From a practical perspective, this is not as easy as it may sound. Health care providers and other entities in the health care industry are becoming structurally more complicated as many such entities no longer act solely as HIPAA-covered entities or business associates. For example, health care providers may provide technology and related services as a business associate to other covered entities. Or, as another example, a covered entity could have a dual relationship with another covered entity: one relationship where they exchange ePHI to provide health care to mutual patients and another where they act as a business associate. Moreover, covered entities and business associates may be hybrid entities when they provide technology and related services as part of and separate from their HIPAA-regulated roles.

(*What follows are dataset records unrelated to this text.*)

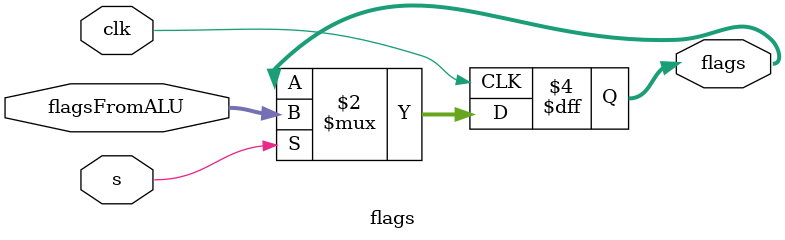
<source format=sv>
module flags(
	input logic clk,
	input logic s,
	input logic [3:0] flagsFromALU,
	output logic [3:0] flags
);

always @(posedge clk)
begin
	if(s) flags <= flagsFromALU;
end

endmodule
</source>
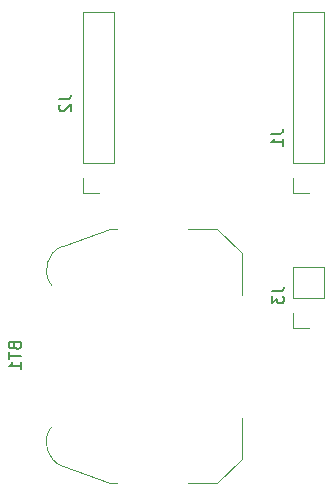
<source format=gbr>
%TF.GenerationSoftware,KiCad,Pcbnew,(5.1.9)-1*%
%TF.CreationDate,2021-05-19T15:00:27-04:00*%
%TF.ProjectId,fox_hunt_2m_fm,666f785f-6875-46e7-945f-326d5f666d2e,rev?*%
%TF.SameCoordinates,Original*%
%TF.FileFunction,Legend,Bot*%
%TF.FilePolarity,Positive*%
%FSLAX46Y46*%
G04 Gerber Fmt 4.6, Leading zero omitted, Abs format (unit mm)*
G04 Created by KiCad (PCBNEW (5.1.9)-1) date 2021-05-19 15:00:27*
%MOMM*%
%LPD*%
G01*
G04 APERTURE LIST*
%ADD10C,0.120000*%
%ADD11C,0.150000*%
G04 APERTURE END LIST*
D10*
%TO.C,J3*%
X146244000Y-144586000D02*
X147574000Y-144586000D01*
X146244000Y-143256000D02*
X146244000Y-144586000D01*
X146244000Y-141986000D02*
X148904000Y-141986000D01*
X148904000Y-141986000D02*
X148904000Y-139386000D01*
X146244000Y-141986000D02*
X146244000Y-139386000D01*
X146244000Y-139386000D02*
X148904000Y-139386000D01*
%TO.C,J2*%
X128464000Y-133156000D02*
X129794000Y-133156000D01*
X128464000Y-131826000D02*
X128464000Y-133156000D01*
X128464000Y-130556000D02*
X131124000Y-130556000D01*
X131124000Y-130556000D02*
X131124000Y-117796000D01*
X128464000Y-130556000D02*
X128464000Y-117796000D01*
X128464000Y-117796000D02*
X131124000Y-117796000D01*
%TO.C,J1*%
X146244000Y-133156000D02*
X147574000Y-133156000D01*
X146244000Y-131826000D02*
X146244000Y-133156000D01*
X146244000Y-130556000D02*
X148904000Y-130556000D01*
X148904000Y-130556000D02*
X148904000Y-117796000D01*
X146244000Y-130556000D02*
X146244000Y-117796000D01*
X146244000Y-117796000D02*
X148904000Y-117796000D01*
%TO.C,BT1*%
X141906000Y-138239000D02*
X141906000Y-141739000D01*
X131366000Y-136159000D02*
X130736000Y-136159000D01*
X139826000Y-136159000D02*
X137366000Y-136159000D01*
X131366000Y-157719000D02*
X130736000Y-157719000D01*
X139826000Y-157719000D02*
X137366000Y-157719000D01*
X130736000Y-136159000D02*
X126786000Y-137599000D01*
X141906000Y-138239000D02*
X139826000Y-136159000D01*
X141906000Y-152139000D02*
X141906000Y-155639000D01*
X141906000Y-155639000D02*
X139826000Y-157719000D01*
X130736000Y-157719000D02*
X126786000Y-156279000D01*
X126777831Y-137613756D02*
G75*
G03*
X125816000Y-140939000I738169J-2015244D01*
G01*
X125799470Y-152942354D02*
G75*
G03*
X126786000Y-156279000I1716530J-1306646D01*
G01*
%TO.C,J3*%
D11*
X144486380Y-141462166D02*
X145200666Y-141462166D01*
X145343523Y-141414547D01*
X145438761Y-141319309D01*
X145486380Y-141176452D01*
X145486380Y-141081214D01*
X144486380Y-141843119D02*
X144486380Y-142462166D01*
X144867333Y-142128833D01*
X144867333Y-142271690D01*
X144914952Y-142366928D01*
X144962571Y-142414547D01*
X145057809Y-142462166D01*
X145295904Y-142462166D01*
X145391142Y-142414547D01*
X145438761Y-142366928D01*
X145486380Y-142271690D01*
X145486380Y-141985976D01*
X145438761Y-141890738D01*
X145391142Y-141843119D01*
%TO.C,J2*%
X126452380Y-125206166D02*
X127166666Y-125206166D01*
X127309523Y-125158547D01*
X127404761Y-125063309D01*
X127452380Y-124920452D01*
X127452380Y-124825214D01*
X126547619Y-125634738D02*
X126500000Y-125682357D01*
X126452380Y-125777595D01*
X126452380Y-126015690D01*
X126500000Y-126110928D01*
X126547619Y-126158547D01*
X126642857Y-126206166D01*
X126738095Y-126206166D01*
X126880952Y-126158547D01*
X127452380Y-125587119D01*
X127452380Y-126206166D01*
%TO.C,J1*%
X144422880Y-128127166D02*
X145137166Y-128127166D01*
X145280023Y-128079547D01*
X145375261Y-127984309D01*
X145422880Y-127841452D01*
X145422880Y-127746214D01*
X145422880Y-129127166D02*
X145422880Y-128555738D01*
X145422880Y-128841452D02*
X144422880Y-128841452D01*
X144565738Y-128746214D01*
X144660976Y-128650976D01*
X144708595Y-128555738D01*
%TO.C,BT1*%
X122674071Y-146089785D02*
X122721690Y-146232642D01*
X122769309Y-146280261D01*
X122864547Y-146327880D01*
X123007404Y-146327880D01*
X123102642Y-146280261D01*
X123150261Y-146232642D01*
X123197880Y-146137404D01*
X123197880Y-145756452D01*
X122197880Y-145756452D01*
X122197880Y-146089785D01*
X122245500Y-146185023D01*
X122293119Y-146232642D01*
X122388357Y-146280261D01*
X122483595Y-146280261D01*
X122578833Y-146232642D01*
X122626452Y-146185023D01*
X122674071Y-146089785D01*
X122674071Y-145756452D01*
X122197880Y-146613595D02*
X122197880Y-147185023D01*
X123197880Y-146899309D02*
X122197880Y-146899309D01*
X123197880Y-148042166D02*
X123197880Y-147470738D01*
X123197880Y-147756452D02*
X122197880Y-147756452D01*
X122340738Y-147661214D01*
X122435976Y-147565976D01*
X122483595Y-147470738D01*
%TD*%
M02*

</source>
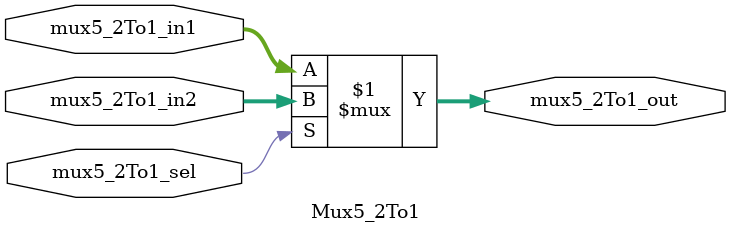
<source format=v>
module Mux5_2To1
	(
		input [4:0] mux5_2To1_in1,
		input [4:0] mux5_2To1_in2,
		input mux5_2To1_sel,
		output [4:0] mux5_2To1_out
	);

	assign mux5_2To1_out = mux5_2To1_sel ? mux5_2To1_in2 : mux5_2To1_in1;

endmodule // Mux5_2To1
</source>
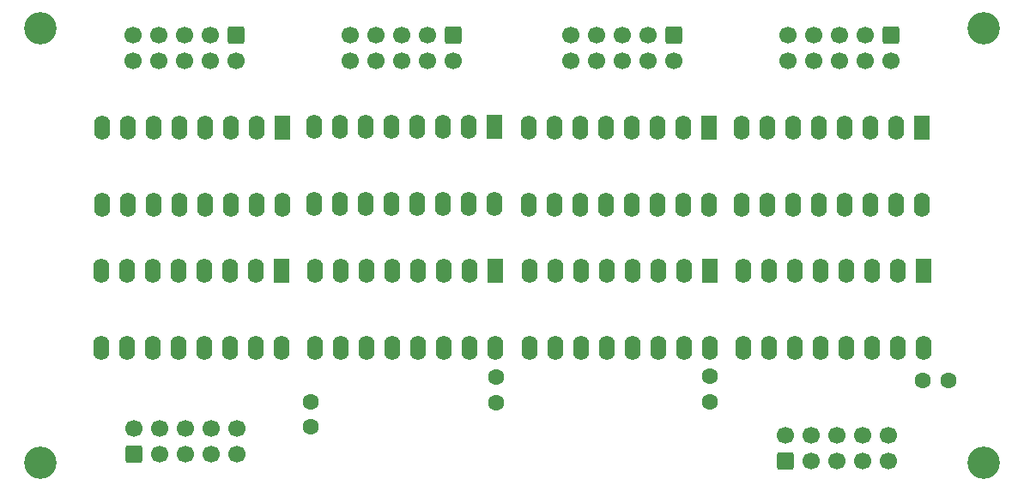
<source format=gts>
G04 #@! TF.GenerationSoftware,KiCad,Pcbnew,(7.0.0)*
G04 #@! TF.CreationDate,2023-06-04T12:17:04+02:00*
G04 #@! TF.ProjectId,DOUT,444f5554-2e6b-4696-9361-645f70636258,rev?*
G04 #@! TF.SameCoordinates,Original*
G04 #@! TF.FileFunction,Soldermask,Top*
G04 #@! TF.FilePolarity,Negative*
%FSLAX46Y46*%
G04 Gerber Fmt 4.6, Leading zero omitted, Abs format (unit mm)*
G04 Created by KiCad (PCBNEW (7.0.0)) date 2023-06-04 12:17:04*
%MOMM*%
%LPD*%
G01*
G04 APERTURE LIST*
G04 Aperture macros list*
%AMRoundRect*
0 Rectangle with rounded corners*
0 $1 Rounding radius*
0 $2 $3 $4 $5 $6 $7 $8 $9 X,Y pos of 4 corners*
0 Add a 4 corners polygon primitive as box body*
4,1,4,$2,$3,$4,$5,$6,$7,$8,$9,$2,$3,0*
0 Add four circle primitives for the rounded corners*
1,1,$1+$1,$2,$3*
1,1,$1+$1,$4,$5*
1,1,$1+$1,$6,$7*
1,1,$1+$1,$8,$9*
0 Add four rect primitives between the rounded corners*
20,1,$1+$1,$2,$3,$4,$5,0*
20,1,$1+$1,$4,$5,$6,$7,0*
20,1,$1+$1,$6,$7,$8,$9,0*
20,1,$1+$1,$8,$9,$2,$3,0*%
G04 Aperture macros list end*
%ADD10RoundRect,0.250000X-0.600000X0.600000X-0.600000X-0.600000X0.600000X-0.600000X0.600000X0.600000X0*%
%ADD11C,1.700000*%
%ADD12RoundRect,0.250000X0.600000X-0.600000X0.600000X0.600000X-0.600000X0.600000X-0.600000X-0.600000X0*%
%ADD13C,3.200000*%
%ADD14R,1.600000X2.400000*%
%ADD15O,1.600000X2.400000*%
%ADD16C,1.600000*%
G04 APERTURE END LIST*
D10*
X227410000Y-44210000D03*
D11*
X227410000Y-46750000D03*
X224870000Y-44210000D03*
X224870000Y-46750000D03*
X222330000Y-44210000D03*
X222330000Y-46750000D03*
X219790000Y-44210000D03*
X219790000Y-46750000D03*
X217250000Y-44210000D03*
X217250000Y-46750000D03*
D10*
X205930000Y-44210000D03*
D11*
X205930000Y-46750000D03*
X203390000Y-44210000D03*
X203390000Y-46750000D03*
X200850000Y-44210000D03*
X200850000Y-46750000D03*
X198310000Y-44210000D03*
X198310000Y-46750000D03*
X195770000Y-44210000D03*
X195770000Y-46750000D03*
D10*
X184230000Y-44200000D03*
D11*
X184230000Y-46740000D03*
X181690000Y-44200000D03*
X181690000Y-46740000D03*
X179150000Y-44200000D03*
X179150000Y-46740000D03*
X176610000Y-44200000D03*
X176610000Y-46740000D03*
X174070000Y-44200000D03*
X174070000Y-46740000D03*
D10*
X162790000Y-44200000D03*
D11*
X162790000Y-46740000D03*
X160250000Y-44200000D03*
X160250000Y-46740000D03*
X157710000Y-44200000D03*
X157710000Y-46740000D03*
X155170000Y-44200000D03*
X155170000Y-46740000D03*
X152630000Y-44200000D03*
X152630000Y-46740000D03*
D12*
X216970000Y-86290000D03*
D11*
X216970000Y-83750000D03*
X219510000Y-86290000D03*
X219510000Y-83750000D03*
X222050000Y-86290000D03*
X222050000Y-83750000D03*
X224590000Y-86290000D03*
X224590000Y-83750000D03*
X227130000Y-86290000D03*
X227130000Y-83750000D03*
D12*
X152700000Y-85600000D03*
D11*
X152700000Y-83060000D03*
X155240000Y-85600000D03*
X155240000Y-83060000D03*
X157780000Y-85600000D03*
X157780000Y-83060000D03*
X160320000Y-85600000D03*
X160320000Y-83060000D03*
X162860000Y-85600000D03*
X162860000Y-83060000D03*
D13*
X143500000Y-86500000D03*
D14*
X188369999Y-67519999D03*
D15*
X185829999Y-67519999D03*
X183289999Y-67519999D03*
X180749999Y-67519999D03*
X178209999Y-67519999D03*
X175669999Y-67519999D03*
X173129999Y-67519999D03*
X170589999Y-67519999D03*
X170589999Y-75139999D03*
X173129999Y-75139999D03*
X175669999Y-75139999D03*
X178209999Y-75139999D03*
X180749999Y-75139999D03*
X183289999Y-75139999D03*
X185829999Y-75139999D03*
X188369999Y-75139999D03*
D13*
X236500000Y-43500000D03*
D16*
X209500000Y-80450000D03*
X209500000Y-77950000D03*
D14*
X230449999Y-53319999D03*
D15*
X227909999Y-53319999D03*
X225369999Y-53319999D03*
X222829999Y-53319999D03*
X220289999Y-53319999D03*
X217749999Y-53319999D03*
X215209999Y-53319999D03*
X212669999Y-53319999D03*
X212669999Y-60939999D03*
X215209999Y-60939999D03*
X217749999Y-60939999D03*
X220289999Y-60939999D03*
X222829999Y-60939999D03*
X225369999Y-60939999D03*
X227909999Y-60939999D03*
X230449999Y-60939999D03*
D16*
X188400000Y-80500000D03*
X188400000Y-78000000D03*
D14*
X230559999Y-67519999D03*
D15*
X228019999Y-67519999D03*
X225479999Y-67519999D03*
X222939999Y-67519999D03*
X220399999Y-67519999D03*
X217859999Y-67519999D03*
X215319999Y-67519999D03*
X212779999Y-67519999D03*
X212779999Y-75139999D03*
X215319999Y-75139999D03*
X217859999Y-75139999D03*
X220399999Y-75139999D03*
X222939999Y-75139999D03*
X225479999Y-75139999D03*
X228019999Y-75139999D03*
X230559999Y-75139999D03*
D14*
X188299999Y-53309999D03*
D15*
X185759999Y-53309999D03*
X183219999Y-53309999D03*
X180679999Y-53309999D03*
X178139999Y-53309999D03*
X175599999Y-53309999D03*
X173059999Y-53309999D03*
X170519999Y-53309999D03*
X170519999Y-60929999D03*
X173059999Y-60929999D03*
X175599999Y-60929999D03*
X178139999Y-60929999D03*
X180679999Y-60929999D03*
X183219999Y-60929999D03*
X185759999Y-60929999D03*
X188299999Y-60929999D03*
D14*
X209449999Y-53319999D03*
D15*
X206909999Y-53319999D03*
X204369999Y-53319999D03*
X201829999Y-53319999D03*
X199289999Y-53319999D03*
X196749999Y-53319999D03*
X194209999Y-53319999D03*
X191669999Y-53319999D03*
X191669999Y-60939999D03*
X194209999Y-60939999D03*
X196749999Y-60939999D03*
X199289999Y-60939999D03*
X201829999Y-60939999D03*
X204369999Y-60939999D03*
X206909999Y-60939999D03*
X209449999Y-60939999D03*
D13*
X143500000Y-43500000D03*
X236500000Y-86500000D03*
D16*
X170160000Y-82940000D03*
X170160000Y-80440000D03*
D14*
X167269999Y-67519999D03*
D15*
X164729999Y-67519999D03*
X162189999Y-67519999D03*
X159649999Y-67519999D03*
X157109999Y-67519999D03*
X154569999Y-67519999D03*
X152029999Y-67519999D03*
X149489999Y-67519999D03*
X149489999Y-75139999D03*
X152029999Y-75139999D03*
X154569999Y-75139999D03*
X157109999Y-75139999D03*
X159649999Y-75139999D03*
X162189999Y-75139999D03*
X164729999Y-75139999D03*
X167269999Y-75139999D03*
D16*
X233040000Y-78350000D03*
X230540000Y-78350000D03*
D14*
X167329999Y-53319999D03*
D15*
X164789999Y-53319999D03*
X162249999Y-53319999D03*
X159709999Y-53319999D03*
X157169999Y-53319999D03*
X154629999Y-53319999D03*
X152089999Y-53319999D03*
X149549999Y-53319999D03*
X149549999Y-60939999D03*
X152089999Y-60939999D03*
X154629999Y-60939999D03*
X157169999Y-60939999D03*
X159709999Y-60939999D03*
X162249999Y-60939999D03*
X164789999Y-60939999D03*
X167329999Y-60939999D03*
D14*
X209479999Y-67519999D03*
D15*
X206939999Y-67519999D03*
X204399999Y-67519999D03*
X201859999Y-67519999D03*
X199319999Y-67519999D03*
X196779999Y-67519999D03*
X194239999Y-67519999D03*
X191699999Y-67519999D03*
X191699999Y-75139999D03*
X194239999Y-75139999D03*
X196779999Y-75139999D03*
X199319999Y-75139999D03*
X201859999Y-75139999D03*
X204399999Y-75139999D03*
X206939999Y-75139999D03*
X209479999Y-75139999D03*
M02*

</source>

The technology arrangements may also be complicated and tangle the agency analysis assessing the potential risk of vicarious liability. Application developers may provide technology solutions with various levels of interaction with HIPAA-regulated entities, including off-the-shelf, configurable, or fully customized products and services. The technological details of the solution may be integral to the agency analysis for vicarious liability. For example, is an agency relationship created when an entity is providing a cloud-based platform that has a standard foundation for all customers but includes the ability for both the application developer and the covered entity to configure and customize some portions of it? Is a covered entity insulated from vicarious liability if it uses a technology solution that it can configure for its purposes, but exposed to vicarious liability if it requests customizations from an application developer that will have the exact same result? Should a covered entity use out-of-the-box technology solutions that may not ideally fit its business operations (possibly creating risk) rather than work with a third party to build a solution that better meets its operational objectives but increases the risk of vicarious liability?
We work with HIPAA-regulated entities to analyze how these relationships with technology providers can impact their HIPAA risk exposure. These FAQs seem to further muddy an already murky legal analysis by ignoring the critical agency element limiting the applicability of vicarious liability, and emphasize that HIPAA-regulated entities should pay close attention to whether they are creating an agency relationship with technology providers. Such entities may significantly increase their HIPAA-related risk if they treat technology-related agreements as business-as-usual deals. While the legal agency analysis can be complicated, they should thoroughly understand the parties’ roles, the technology involved, the actual tasks performed by the application developers, and other factors so they can accurately assess the potentially significant impact on their HIPAA risk exposure from using technology provided by third parties.
1 45 CFR 160.402(c)(1). Interestingly, in another FAQ that predates HITECH, but was reviewed by OCR subsequent to the HITECH Final Rule, OCR did not consider a covered entity to be liable for, or required to monitor, the actions of its business associates if the parties had signed a business associate agreement (BAA), and the covered entity took reasonable steps, to cure a breach in the event one occurred.